The National PACE Association (NPA) has implemented the following strategic initiatives.
Enacted into law in 2009 as part of the American Recovery and Reinvestment Act (ARRA), the Health Information Technology for Economic and Clinical Health (HITECH) Act developed the Medicaid and Medicare Electronic Health Incentive programs. The programs were created in 2011 to provide financial incentives that encourage eligible professionals and hospitals to adopt, implement, upgrade and demonstrate meaningful use of certified electronic health record (EHR) technology. Because PACE clinical staff members are eligible professionals, NPA has been following the rules closely and supporting PACE organizations that choose to enroll clinical staff willing to reassign incentive funds to the PACE program. The primary objectives of NPA in support of its members are to undertake efforts to assure that PACE organizations have access to the financial incentives to purchase and implement EHRs and to assure that EHR products are applicable to PACE.
NPA convened a workgroup to look at variations that allow the model to grow more quickly and serve more people.
NPA worked with members and other stakeholders to identify individuals who might benefit from a program based on the PACE Model of Care but who PACE organizations cannot currently serve because of the limitation of the PACE statute.
NPA is working with its members, the Centers for Medicare & Medicaid Services (CMS), and Congress to adapt the PACE model to serve other high-need, high-cost populations, such as individuals with intellectual or physical disabilities or persons with multiple chronic conditions.
The PACE Pilot Act has paved the way for a new era. The act provides the Center for Medicare and Medicaid Innovation (CMMI) the authority to develop PACE pilots for new populations. CMMI has delegated the responsibility for developing the pilots to the Medicare-Medicaid Coordination Office, also known as the Duals Office. The range of populations that could be included in the pilots is broad, including people under age 55 with a disability, individuals at risk of needing a nursing home level of care or with complex medical needs in combination with functional limitations, and those with behavioral health conditions.
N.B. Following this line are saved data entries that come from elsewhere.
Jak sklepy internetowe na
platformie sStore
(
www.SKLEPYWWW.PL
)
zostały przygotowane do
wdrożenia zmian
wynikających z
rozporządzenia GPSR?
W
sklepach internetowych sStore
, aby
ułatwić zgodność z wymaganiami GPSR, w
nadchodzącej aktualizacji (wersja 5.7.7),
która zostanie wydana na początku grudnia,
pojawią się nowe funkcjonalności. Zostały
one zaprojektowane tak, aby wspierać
NPA participated in a workgroup of disability community stakeholders to consider how the PACE model might be adapted to serve this new population. The stakeholders worked together to develop an Adapted PACE Protocol that builds on the current PACE program design and adapts it to address the needs and concerns of younger people with disabilities. The workgroup hosted a webinar on the Adapted PACE Protocol titled PACE Pilots: A New Era for Individuals with Disabilities on Aug. 24. You also can view the accompanying slide presentation.
In 2006 CMS issued the Rural PACE Provider Grant Program, which provided 15 grantees with $500,000 each to support the development of a rural PACE program. NPA and the National Rural Health Association (NRHA) received a contract from the Health Resources and Services Administration in the U.S. Department of Health and Human Services for the Rural PACE Technical Assistance Program (RP-TAP), which produced resources for and provided technical assistance to organizations interested in developing a PACE program to serve a rural area.
In 2009 the Veterans Health Administration launched Patient-Centered Alternatives to Institutional Extended Care Transformation-21 (T-21). Since 2009, the T-21 program has provided start-up funding to Veterans Affairs Medical Centers (VAMCs) to develop innovative clinical programs that offer patient-centered alternatives to institutional care that can successfully support frail veterans at home. As a result of several rounds of T-21 and other grant funding, there are now 10 VAMCs collaborating with 16 PACE organizations to offer PACE services to nursing home-eligible veterans.